EL PASO, Texas (Border Report) – Adults are using fake profiles on social media to trick boys into engaging in sexually explicit conduct, secretly recording them, and threatening to distribute the images unless the minor forks over some money, federal officials say.
It’s a scheme that’s gaining popularity lately, with the perpetrator often posing as a young girl or boy looking for boys 14 to 17 years old, said Jeffrey R. Downey, special agent in charge of the FBI El Paso Field Office.
Some of the so-called “sextortion” cases the FBI has run across lately involve a single offender that may have coerced hundreds of boys around the world.
“This is an increased crime that we’re starting to see, not only in El Paso, but nationwide. We’ve seen about a 200 percent increase in ‘sextortion’ crimes in our area of responsibility,” Downey said.
“Sextortion” has been around for many years. Victims often are young women, but now extortionists and sexual predators are going after underage males – some as young as 7.
“They’re befriended by an adult who portrays himself as being the same age and builds a relationship with them,” Downey said. “In time, they get them to go to a different social media platform (where) they start to ask the children to make sexually explicit videos or take photos of them. And the children will do that because they think they’re talking to someone their age.”
Using the initial images as a bargaining tool, the adult pushes the child to further engage in the explicit activity. “If they don’t do it, they threaten the child that the photos will be released to their friends, their families and other people on social media, which obviously has a huge impact on the mental health of the child,” Downey said.
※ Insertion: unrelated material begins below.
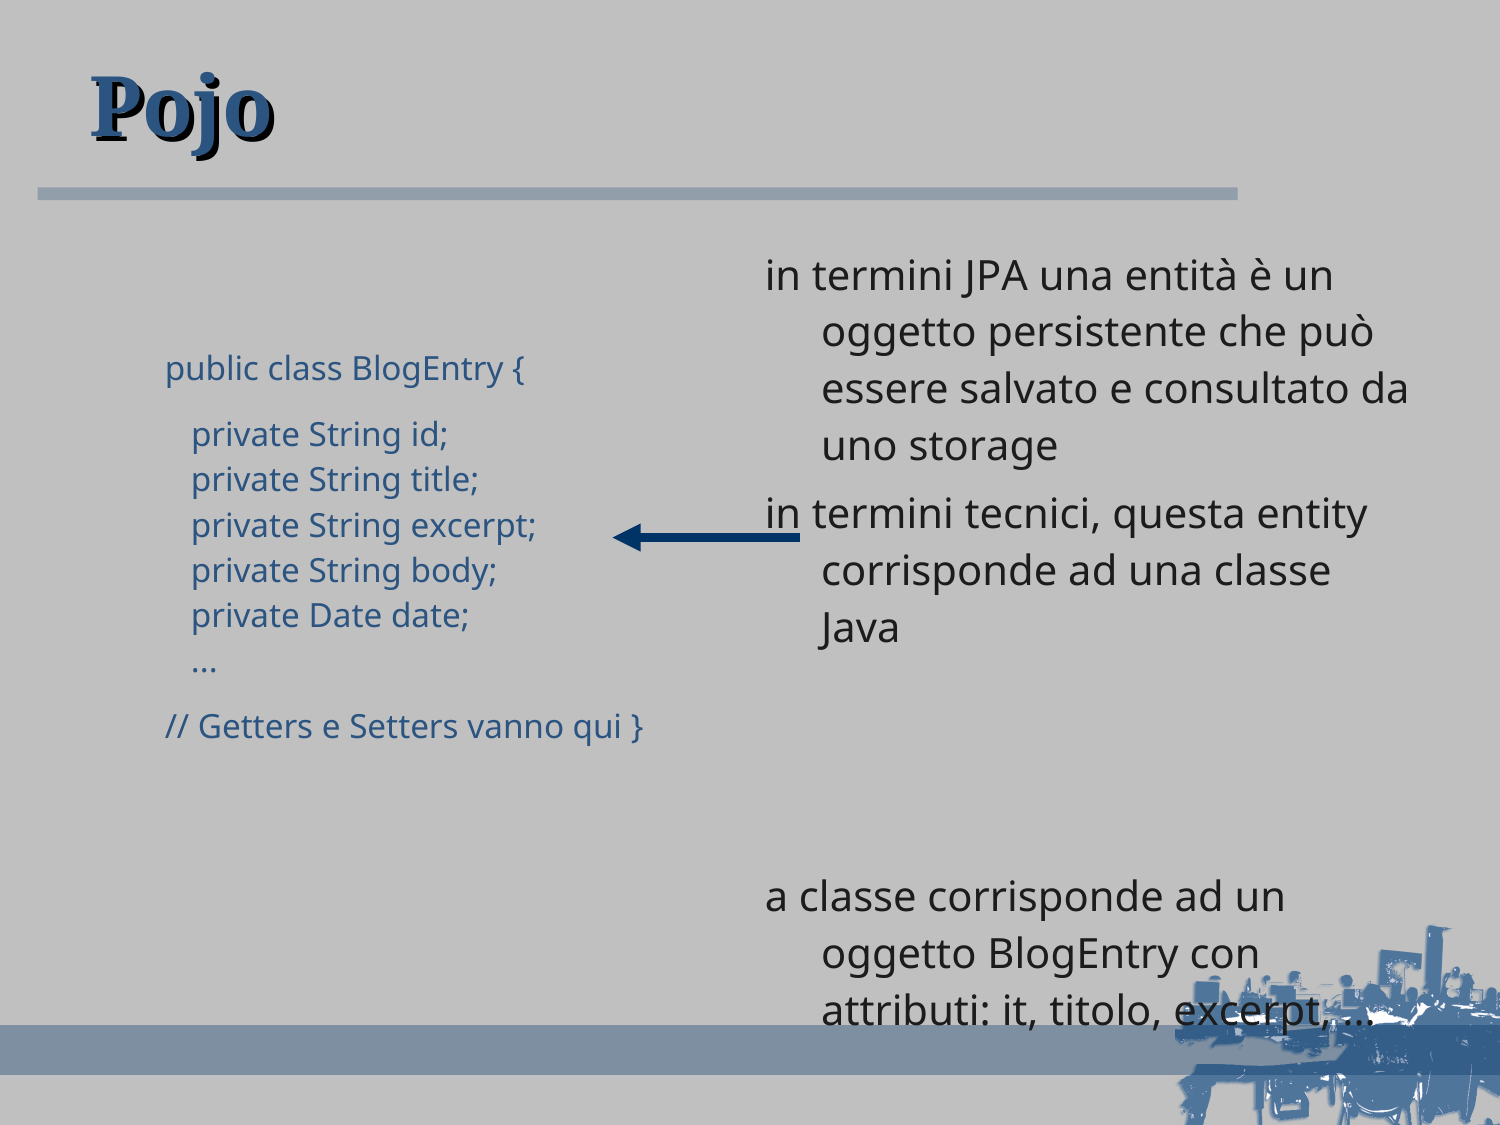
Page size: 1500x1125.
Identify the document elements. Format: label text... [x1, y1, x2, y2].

title Pojo [75, 35, 1426, 174]
text_box public class BlogEntry { private String id; private String title; private String excerpt; private String body; private Date date; ... // Getters e Setters vanno qui } [150, 337, 676, 757]
list in termini JPA una entità è un oggetto persistente che può essere salvato e consultato da uno storage in termini tecnici, questa entity corrisponde ad una classe Java a classe corrisponde ad un oggetto BlogEntry con attributi: it, titolo, excerpt, ... [750, 237, 1426, 1006]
The FBI says the predators sometimes operate from foreign countries; their ransom consists of small amounts of money or gift cards the child might get from his parents. The distance sometimes is a hurdle in catching these criminals, but the main obstacle is the child keeping quiet.
“The most difficult thing is getting victims to come forward to identify the (perpetrator). It’s always a challenge because people are able to mask themselves, but we as the FBI have had great success in identifying and bringing these perpetrators to justice,” Downey said. “
The boys may feel embarrassed, may not know who to turn to, so that’s where parents come in, the FBI says. Depression, withdrawal and other changes in children’s behavior are some of the signs parents should monitor for.
“It’s important for parents […] to have good dialogue with their children, to try to identify what may be going on,” Downey said. “The other thing is parents talk to them about the threats that are online but also be able to monitor social media activity.”
The FBI said its agents strive to treat minors whose pornographic images appear online as victims, especially because sometimes they didn’t know they were recorded.
“I think it’s important to stress that the child is not in trouble. The only ways we can solve these cases is to have the victims come forward,” Downey said. “If somebody feels they are a victim of ‘sextortion,’ the FBI has a lot of resources not only to investigate the case but also to help the victims.”